→ Problem statement
A verbatim copy of the line containing "当时自然没有出租车扬招。要车" and all lines after it, up to and including the final line of the records, is the only acceptable output.
◇ ◇ ◇ ◇ ◇
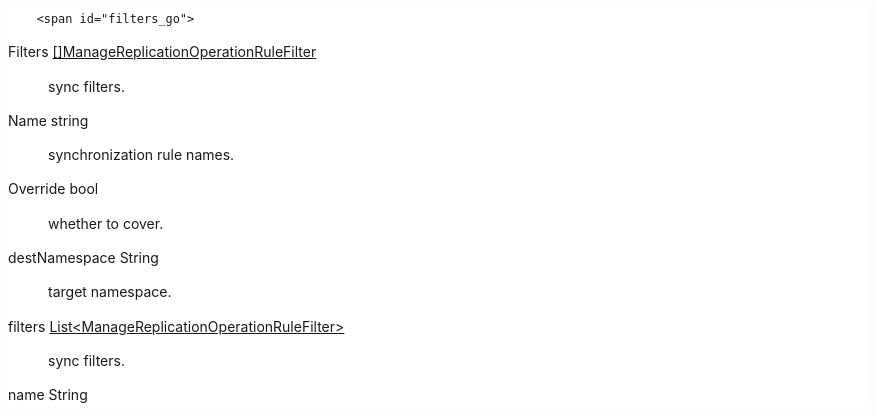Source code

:         <span id="filters_go">
<a data-swiftype-name="resource-property" data-swiftype-type="text" href="#filters_go" style="color: inherit; text-decoration: inherit;">Filters</a>
</span>
        <span class="property-indicator"></span>
        <span class="property-type"><a href="#managereplicationoperationrulefilter">[]Manage<wbr>Replication<wbr>Operation<wbr>Rule<wbr>Filter</a></span>
    </dt>
    <dd><p>sync filters.</p>
</dd><dt class="property-required"
            title="Required">
        <span id="name_go">
<a data-swiftype-name="resource-property" data-swiftype-type="text" href="#name_go" style="color: inherit; text-decoration: inherit;">Name</a>
</span>
        <span class="property-indicator"></span>
        <span class="property-type">string</span>
    </dt>
    <dd><p>synchronization rule names.</p>
</dd><dt class="property-required"
            title="Required">
        <span id="override_go">
<a data-swiftype-name="resource-property" data-swiftype-type="text" href="#override_go" style="color: inherit; text-decoration: inherit;">Override</a>
</span>
        <span class="property-indicator"></span>
        <span class="property-type">bool</span>
    </dt>
    <dd><p>whether to cover.</p>
</dd></dl>
</pulumi-choosable>
</div>

<div>
<pulumi-choosable type="language" values="java">
<dl class="resources-properties"><dt class="property-required"
            title="Required">
        <span id="destnamespace_java">
<a data-swiftype-name="resource-property" data-swiftype-type="text" href="#destnamespace_java" style="color: inherit; text-decoration: inherit;">dest<wbr>Namespace</a>
</span>
        <span class="property-indicator"></span>
        <span class="property-type">String</span>
    </dt>
    <dd><p>target namespace.</p>
</dd><dt class="property-required"
            title="Required">
        <span id="filters_java">
<a data-swiftype-name="resource-property" data-swiftype-type="text" href="#filters_java" style="color: inherit; text-decoration: inherit;">filters</a>
</span>
        <span class="property-indicator"></span>
        <span class="property-type"><a href="#managereplicationoperationrulefilter">List&lt;Manage<wbr>Replication<wbr>Operation<wbr>Rule<wbr>Filter&gt;</a></span>
    </dt>
    <dd><p>sync filters.</p>
</dd><dt class="property-required"
            title="Required">
        <span id="name_java">
<a data-swiftype-name="resource-property" data-swiftype-type="text" href="#name_java" style="color: inherit; text-decoration: inherit;">name</a>
</span>
        <span class="property-indicator"></span>
        <span class="property-type">String</span>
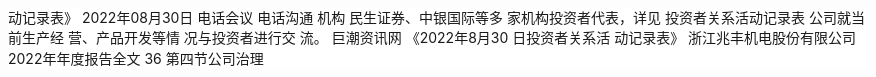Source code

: 动记录表》
2022年08月30日
电话会议
电话沟通
机构
民生证券、中银国际等多
家机构投资者代表，详见
投资者关系活动记录表
公司就当前生产经
营、产品开发等情
况与投资者进行交
流。
巨潮资讯网
《2022年8月30
日投资者关系活
动记录表》
浙江兆丰机电股份有限公司2022年年度报告全文
36
第四节公司治理
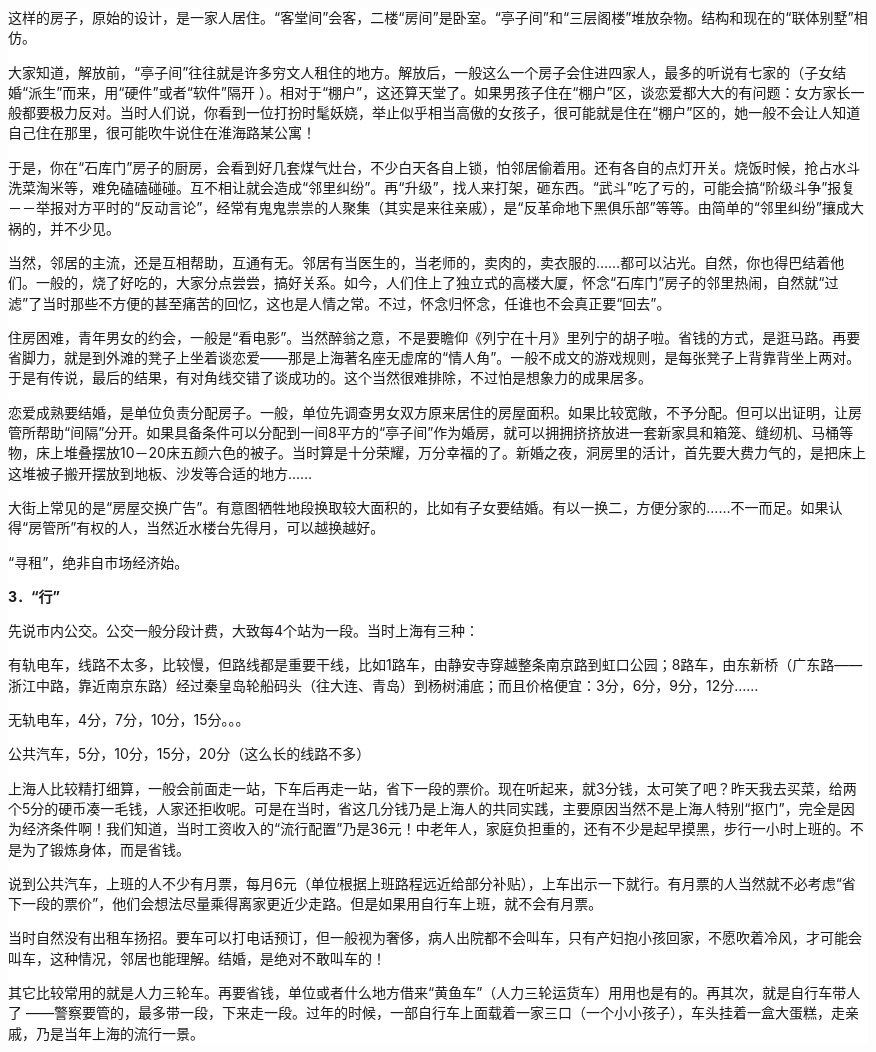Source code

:   这样的房子，原始的设计，是一家人居住。“客堂间”会客，二楼“房间”是卧室。“亭子间”和“三层阁楼”堆放杂物。结构和现在的“联体别墅”相仿。
 </p>
 <p>
  大家知道，解放前，“亭子间”往往就是许多穷文人租住的地方。解放后，一般这么一个房子会住进四家人，最多的听说有七家的（子女结婚“派生”而来，用“硬件”或者“软件”隔开 ）。相对于“棚户”，这还算天堂了。如果男孩子住在“棚户”区，谈恋爱都大大的有问题：女方家长一般都要极力反对。当时人们说，你看到一位打扮时髦妖娆，举止似乎相当高傲的女孩子，很可能就是住在“棚户”区的，她一般不会让人知道自己住在那里，很可能吹牛说住在淮海路某公寓！
 </p>
 <p>
  于是，你在“石库门”房子的厨房，会看到好几套煤气灶台，不少白天各自上锁，怕邻居偷着用。还有各自的点灯开关。烧饭时候，抢占水斗洗菜淘米等，难免磕磕碰碰。互不相让就会造成“邻里纠纷”。再“升级”，找人来打架，砸东西。“武斗”吃了亏的，可能会搞“阶级斗争”报复－－举报对方平时的“反动言论”，经常有鬼鬼祟祟的人聚集（其实是来往亲戚），是“反革命地下黑俱乐部”等等。由简单的“邻里纠纷”攘成大祸的，并不少见。
 </p>
 <p>
  当然，邻居的主流，还是互相帮助，互通有无。邻居有当医生的，当老师的，卖肉的，卖衣服的……都可以沾光。自然，你也得巴结着他们。一般的，烧了好吃的，大家分点尝尝，搞好关系。如今，人们住上了独立式的高楼大厦，怀念“石库门”房子的邻里热闹，自然就“过滤”了当时那些不方便的甚至痛苦的回忆，这也是人情之常。不过，怀念归怀念，任谁也不会真正要“回去”。
 </p>
 <p>
  住房困难，青年男女的约会，一般是“看电影”。当然醉翁之意，不是要瞻仰《列宁在十月》里列宁的胡子啦。省钱的方式，是逛马路。再要省脚力，就是到外滩的凳子上坐着谈恋爱――那是上海著名座无虚席的“情人角”。一般不成文的游戏规则，是每张凳子上背靠背坐上两对。于是有传说，最后的结果，有对角线交错了谈成功的。这个当然很难排除，不过怕是想象力的成果居多。
 </p>
 <p>
  恋爱成熟要结婚，是单位负责分配房子。一般，单位先调查男女双方原来居住的房屋面积。如果比较宽敞，不予分配。但可以出证明，让房管所帮助“间隔”分开。如果具备条件可以分配到一间8平方的“亭子间”作为婚房，就可以拥拥挤挤放进一套新家具和箱笼、缝纫机、马桶等物，床上堆叠摆放10－20床五颜六色的被子。当时算是十分荣耀，万分幸福的了。新婚之夜，洞房里的活计，首先要大费力气的，是把床上这堆被子搬开摆放到地板、沙发等合适的地方……
 </p>
 <p>
  大街上常见的是“房屋交换广告”。有意图牺牲地段换取较大面积的，比如有子女要结婚。有以一换二，方便分家的……不一而足。如果认得“房管所”有权的人，当然近水楼台先得月，可以越换越好。
 </p>
 <p>
  “寻租”，绝非自市场经济始。
 </p>
 <p>
  <strong>
   3．“行”
  </strong>
 </p>
 <p>
  先说市内公交。公交一般分段计费，大致每4个站为一段。当时上海有三种：
 </p>
 <p>
  有轨电车，线路不太多，比较慢，但路线都是重要干线，比如1路车，由静安寺穿越整条南京路到虹口公园；8路车，由东新桥（广东路――浙江中路，靠近南京东路）经过秦皇岛轮船码头（往大连、青岛）到杨树浦底；而且价格便宜：3分，6分，9分，12分……
 </p>
 <p>
  无轨电车，4分，7分，10分，15分。。。
 </p>
 <p>
  公共汽车，5分，10分，15分，20分（这么长的线路不多）
 </p>
 <p>
  上海人比较精打细算，一般会前面走一站，下车后再走一站，省下一段的票价。现在听起来，就3分钱，太可笑了吧？昨天我去买菜，给两个5分的硬币凑一毛钱，人家还拒收呢。可是在当时，省这几分钱乃是上海人的共同实践，主要原因当然不是上海人特别“抠门”，完全是因为经济条件啊！我们知道，当时工资收入的“流行配置”乃是36元！中老年人，家庭负担重的，还有不少是起早摸黑，步行一小时上班的。不是为了锻炼身体，而是省钱。
 </p>
 <p>
  说到公共汽车，上班的人不少有月票，每月6元（单位根据上班路程远近给部分补贴），上车出示一下就行。有月票的人当然就不必考虑“省下一段的票价”，他们会想法尽量乘得离家更近少走路。但是如果用自行车上班，就不会有月票。
 </p>
 <p>
  当时自然没有出租车扬招。要车可以打电话预订，但一般视为奢侈，病人出院都不会叫车，只有产妇抱小孩回家，不愿吹着冷风，才可能会叫车，这种情况，邻居也能理解。结婚，是绝对不敢叫车的！
 </p>
 <p>
  其它比较常用的就是人力三轮车。再要省钱，单位或者什么地方借来“黄鱼车”（人力三轮运货车）用用也是有的。再其次，就是自行车带人了 ――警察要管的，最多带一段，下来走一段。过年的时候，一部自行车上面载着一家三口（一个小小孩子），车头挂着一盒大蛋糕，走亲戚，乃是当年上海的流行一景。
 </p>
◇ ◇ ◇ ◇ ◇
→ Written solution
  当时自然没有出租车扬招。要车可以打电话预订，但一般视为奢侈，病人出院都不会叫车，只有产妇抱小孩回家，不愿吹着冷风，才可能会叫车，这种情况，邻居也能理解。结婚，是绝对不敢叫车的！
 </p>
 <p>
  其它比较常用的就是人力三轮车。再要省钱，单位或者什么地方借来“黄鱼车”（人力三轮运货车）用用也是有的。再其次，就是自行车带人了 ――警察要管的，最多带一段，下来走一段。过年的时候，一部自行车上面载着一家三口（一个小小孩子），车头挂着一盒大蛋糕，走亲戚，乃是当年上海的流行一景。
 </p>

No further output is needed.